I am born into a particular social and religious stream. Naturally, these give me identity and recognition but also impose taboos and shackles. Though owing to education and my chosen profession, I do raise my eyebrows against some of the practices, at the end, I have kowtowed more because the so-called other side strictly stick to their mores. This tendency of comparative and competitive thinking can be replaced by a stand alone study of my own faith system to address the three fingers pointing inward. This ancient civilisation of ours encourages inquisitive seeking, not blind belief. Questioning anything and everything is the quintessence of our culture. The Upanishads, for instance, are not tomes of treatises but compendiums of Q&A. Experimenting, experiencing, exploring and engaging are essential elements of our existence on this earth. Time, indeed, for us to claim this entitlement and excavate this freedom.

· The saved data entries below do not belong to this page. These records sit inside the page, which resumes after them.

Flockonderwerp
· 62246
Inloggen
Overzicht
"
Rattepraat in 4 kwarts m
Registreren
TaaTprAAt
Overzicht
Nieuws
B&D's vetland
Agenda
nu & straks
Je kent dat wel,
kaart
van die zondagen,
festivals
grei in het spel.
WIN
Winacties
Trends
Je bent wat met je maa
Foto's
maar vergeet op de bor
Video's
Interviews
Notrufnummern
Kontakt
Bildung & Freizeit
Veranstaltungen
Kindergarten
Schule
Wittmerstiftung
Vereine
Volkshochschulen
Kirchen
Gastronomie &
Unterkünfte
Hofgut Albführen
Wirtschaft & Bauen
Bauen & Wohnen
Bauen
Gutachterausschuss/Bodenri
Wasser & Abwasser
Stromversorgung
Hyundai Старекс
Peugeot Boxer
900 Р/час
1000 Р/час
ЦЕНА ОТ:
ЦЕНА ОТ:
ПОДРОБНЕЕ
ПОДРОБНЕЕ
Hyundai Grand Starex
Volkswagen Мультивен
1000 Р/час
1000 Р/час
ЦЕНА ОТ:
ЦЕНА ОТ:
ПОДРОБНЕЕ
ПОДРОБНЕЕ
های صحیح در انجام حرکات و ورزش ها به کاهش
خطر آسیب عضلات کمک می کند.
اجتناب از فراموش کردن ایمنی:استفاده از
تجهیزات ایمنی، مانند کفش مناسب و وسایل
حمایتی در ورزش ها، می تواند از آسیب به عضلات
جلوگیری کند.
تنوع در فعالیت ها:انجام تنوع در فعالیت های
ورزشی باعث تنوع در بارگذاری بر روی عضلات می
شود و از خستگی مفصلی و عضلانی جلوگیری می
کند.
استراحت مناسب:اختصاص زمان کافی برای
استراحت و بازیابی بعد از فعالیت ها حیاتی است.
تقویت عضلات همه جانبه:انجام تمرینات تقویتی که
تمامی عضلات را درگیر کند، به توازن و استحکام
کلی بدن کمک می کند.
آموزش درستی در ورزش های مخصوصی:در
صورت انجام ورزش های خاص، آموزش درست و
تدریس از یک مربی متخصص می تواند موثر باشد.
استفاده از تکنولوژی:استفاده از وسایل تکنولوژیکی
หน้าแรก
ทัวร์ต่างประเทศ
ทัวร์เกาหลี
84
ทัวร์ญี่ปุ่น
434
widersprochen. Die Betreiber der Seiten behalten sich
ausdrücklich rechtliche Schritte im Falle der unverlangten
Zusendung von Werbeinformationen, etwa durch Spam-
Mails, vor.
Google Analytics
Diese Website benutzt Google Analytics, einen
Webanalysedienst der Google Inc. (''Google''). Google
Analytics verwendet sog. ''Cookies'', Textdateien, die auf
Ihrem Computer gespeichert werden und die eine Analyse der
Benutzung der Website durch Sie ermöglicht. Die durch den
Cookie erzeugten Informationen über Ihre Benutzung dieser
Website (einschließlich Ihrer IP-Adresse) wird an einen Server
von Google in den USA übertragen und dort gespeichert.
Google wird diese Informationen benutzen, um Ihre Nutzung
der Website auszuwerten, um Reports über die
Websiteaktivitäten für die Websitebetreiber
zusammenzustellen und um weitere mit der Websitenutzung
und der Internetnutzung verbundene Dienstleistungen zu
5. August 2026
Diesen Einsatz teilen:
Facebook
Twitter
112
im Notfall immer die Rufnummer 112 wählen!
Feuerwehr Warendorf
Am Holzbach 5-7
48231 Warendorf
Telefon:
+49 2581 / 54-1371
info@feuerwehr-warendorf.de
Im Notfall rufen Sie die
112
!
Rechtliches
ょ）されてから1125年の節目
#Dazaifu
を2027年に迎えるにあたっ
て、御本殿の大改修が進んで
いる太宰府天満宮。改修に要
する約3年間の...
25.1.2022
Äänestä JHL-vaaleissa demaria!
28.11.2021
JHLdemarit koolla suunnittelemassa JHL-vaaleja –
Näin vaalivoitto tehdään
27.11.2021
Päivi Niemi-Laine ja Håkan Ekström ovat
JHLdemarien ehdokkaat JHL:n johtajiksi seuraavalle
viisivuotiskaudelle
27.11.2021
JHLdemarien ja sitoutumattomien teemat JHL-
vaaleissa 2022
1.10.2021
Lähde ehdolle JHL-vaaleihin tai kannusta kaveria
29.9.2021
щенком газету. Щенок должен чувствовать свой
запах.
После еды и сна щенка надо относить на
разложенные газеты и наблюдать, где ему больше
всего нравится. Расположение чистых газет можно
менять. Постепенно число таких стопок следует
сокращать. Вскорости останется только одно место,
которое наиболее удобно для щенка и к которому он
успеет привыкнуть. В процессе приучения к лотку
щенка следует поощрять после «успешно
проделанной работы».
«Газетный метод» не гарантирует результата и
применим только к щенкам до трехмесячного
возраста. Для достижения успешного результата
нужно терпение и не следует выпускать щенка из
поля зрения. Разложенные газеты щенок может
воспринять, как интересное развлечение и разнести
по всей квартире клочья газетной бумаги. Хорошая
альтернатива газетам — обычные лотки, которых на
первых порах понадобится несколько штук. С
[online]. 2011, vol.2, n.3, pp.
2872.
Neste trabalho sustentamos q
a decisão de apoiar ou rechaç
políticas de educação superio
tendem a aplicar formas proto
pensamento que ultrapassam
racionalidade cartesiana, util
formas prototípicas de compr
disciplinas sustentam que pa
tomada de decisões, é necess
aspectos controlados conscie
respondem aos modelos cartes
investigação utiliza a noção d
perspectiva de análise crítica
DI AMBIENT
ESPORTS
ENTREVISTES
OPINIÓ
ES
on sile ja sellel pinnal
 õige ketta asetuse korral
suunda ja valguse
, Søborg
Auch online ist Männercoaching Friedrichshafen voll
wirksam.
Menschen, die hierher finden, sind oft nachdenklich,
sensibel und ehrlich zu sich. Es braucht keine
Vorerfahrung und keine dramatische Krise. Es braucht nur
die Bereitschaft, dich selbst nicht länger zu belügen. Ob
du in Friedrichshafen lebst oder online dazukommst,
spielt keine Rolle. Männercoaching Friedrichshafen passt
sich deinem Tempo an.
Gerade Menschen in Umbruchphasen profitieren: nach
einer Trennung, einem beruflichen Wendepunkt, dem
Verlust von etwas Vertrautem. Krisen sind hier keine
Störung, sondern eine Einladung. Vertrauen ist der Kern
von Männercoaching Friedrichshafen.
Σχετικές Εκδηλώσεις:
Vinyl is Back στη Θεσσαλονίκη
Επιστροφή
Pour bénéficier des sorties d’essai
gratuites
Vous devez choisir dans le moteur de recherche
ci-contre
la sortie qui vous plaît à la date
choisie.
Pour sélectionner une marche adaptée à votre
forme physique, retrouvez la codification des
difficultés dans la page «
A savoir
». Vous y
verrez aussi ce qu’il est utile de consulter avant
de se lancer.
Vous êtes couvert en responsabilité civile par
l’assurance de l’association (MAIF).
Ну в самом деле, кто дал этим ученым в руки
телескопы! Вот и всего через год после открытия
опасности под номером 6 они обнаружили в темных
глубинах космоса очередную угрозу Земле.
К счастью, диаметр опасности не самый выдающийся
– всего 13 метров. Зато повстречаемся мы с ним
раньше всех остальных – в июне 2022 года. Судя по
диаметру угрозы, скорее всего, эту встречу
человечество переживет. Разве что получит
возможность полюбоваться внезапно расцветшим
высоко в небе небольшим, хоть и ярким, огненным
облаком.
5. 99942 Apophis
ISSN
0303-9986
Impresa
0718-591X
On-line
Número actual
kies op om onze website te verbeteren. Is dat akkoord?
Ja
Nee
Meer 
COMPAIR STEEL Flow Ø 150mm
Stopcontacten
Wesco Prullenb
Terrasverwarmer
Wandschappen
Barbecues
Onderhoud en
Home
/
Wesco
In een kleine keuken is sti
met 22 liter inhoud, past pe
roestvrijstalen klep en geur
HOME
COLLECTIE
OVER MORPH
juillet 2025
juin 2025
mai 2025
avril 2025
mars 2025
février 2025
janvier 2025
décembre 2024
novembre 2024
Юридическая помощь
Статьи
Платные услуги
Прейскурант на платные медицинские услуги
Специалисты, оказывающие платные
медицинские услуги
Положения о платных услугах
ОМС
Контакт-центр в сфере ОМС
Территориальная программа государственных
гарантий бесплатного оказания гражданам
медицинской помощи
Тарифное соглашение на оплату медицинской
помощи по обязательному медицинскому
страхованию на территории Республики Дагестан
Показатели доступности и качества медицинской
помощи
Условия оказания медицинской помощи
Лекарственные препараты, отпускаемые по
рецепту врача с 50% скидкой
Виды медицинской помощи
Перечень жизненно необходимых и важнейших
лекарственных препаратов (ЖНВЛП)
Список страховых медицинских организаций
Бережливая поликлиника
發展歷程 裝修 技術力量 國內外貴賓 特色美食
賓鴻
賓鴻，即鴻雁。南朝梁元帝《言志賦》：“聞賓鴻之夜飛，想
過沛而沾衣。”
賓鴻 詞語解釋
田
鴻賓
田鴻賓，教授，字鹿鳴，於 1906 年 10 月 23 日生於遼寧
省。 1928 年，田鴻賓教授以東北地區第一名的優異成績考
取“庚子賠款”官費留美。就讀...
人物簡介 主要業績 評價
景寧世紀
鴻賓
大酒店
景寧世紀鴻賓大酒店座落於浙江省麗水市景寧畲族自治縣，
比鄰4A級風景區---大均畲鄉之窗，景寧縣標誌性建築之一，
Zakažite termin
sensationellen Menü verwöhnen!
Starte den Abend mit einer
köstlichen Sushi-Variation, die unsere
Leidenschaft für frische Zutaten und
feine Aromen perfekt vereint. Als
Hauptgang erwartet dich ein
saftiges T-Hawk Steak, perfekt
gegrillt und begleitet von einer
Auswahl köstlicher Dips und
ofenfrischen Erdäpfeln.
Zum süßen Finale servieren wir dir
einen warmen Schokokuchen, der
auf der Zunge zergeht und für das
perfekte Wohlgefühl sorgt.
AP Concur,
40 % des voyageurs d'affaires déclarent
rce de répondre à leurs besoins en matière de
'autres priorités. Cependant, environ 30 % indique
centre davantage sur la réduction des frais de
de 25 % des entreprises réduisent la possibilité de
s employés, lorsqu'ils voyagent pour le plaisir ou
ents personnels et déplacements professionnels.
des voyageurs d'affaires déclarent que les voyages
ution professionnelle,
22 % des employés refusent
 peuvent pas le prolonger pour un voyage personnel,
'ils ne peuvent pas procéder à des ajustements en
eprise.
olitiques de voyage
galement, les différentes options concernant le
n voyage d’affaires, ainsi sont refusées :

And so it is back to basics for me in 2019, sans even an iota of outsourcing of thinking to hand-outs or what was handed out generations down. In any case, absolute conformity is not in my half-baked nature, so why not find out for myself how stupid (or smart) I am. Also. external factors like super-fast social changes, activist-provoked unrest, judicial pronouncements and a boiling political cauldron in the very recent years have completely overhauled the national discourse. My thought process cannot remain immune and insulated from this, particularly in a critical poll year. By taking the plunge into the dangerous unknown I run the risk of eroding my core. But then what if I am able to defend my earlier positions with greater conviction than before? Ironically, only by cutting loose and being free can I find my bearings.
As a writer, I have stuck to some very basic positions and postures on several issues. I have been reading my own writings over the past 25 years. Many events have recurred. But now I am doubtful if I would react the way I did. Somewhere down the line, the points of view have shifted and I would ideally like to revisit quite a few ‘strong’ opinions. Some of my earlier stands I would reject outright. Some I would express in fresh idioms and some others, I would go with double the vigour. But whatever, I would not like to be a prisoner of the past, particularly my own past.
And so, there it is. The ultimate freedom: Freedom from ourselves. Ceasing from being what I used to be and just be. After all, we are our worst enemy. Why not make us our best friend by freeing ourselves from and transcending the narrow constructs of our brain, hardwired in familiar patterns? Most of these chains are self-imposed, owing to courtesy, unwillingness to hurt or lack of guts. Breaking free from many mental blocks does not need much courage, but a carefree, casual moment of contemplation.
So, in 2019 I want it to be a new, free me. How about you?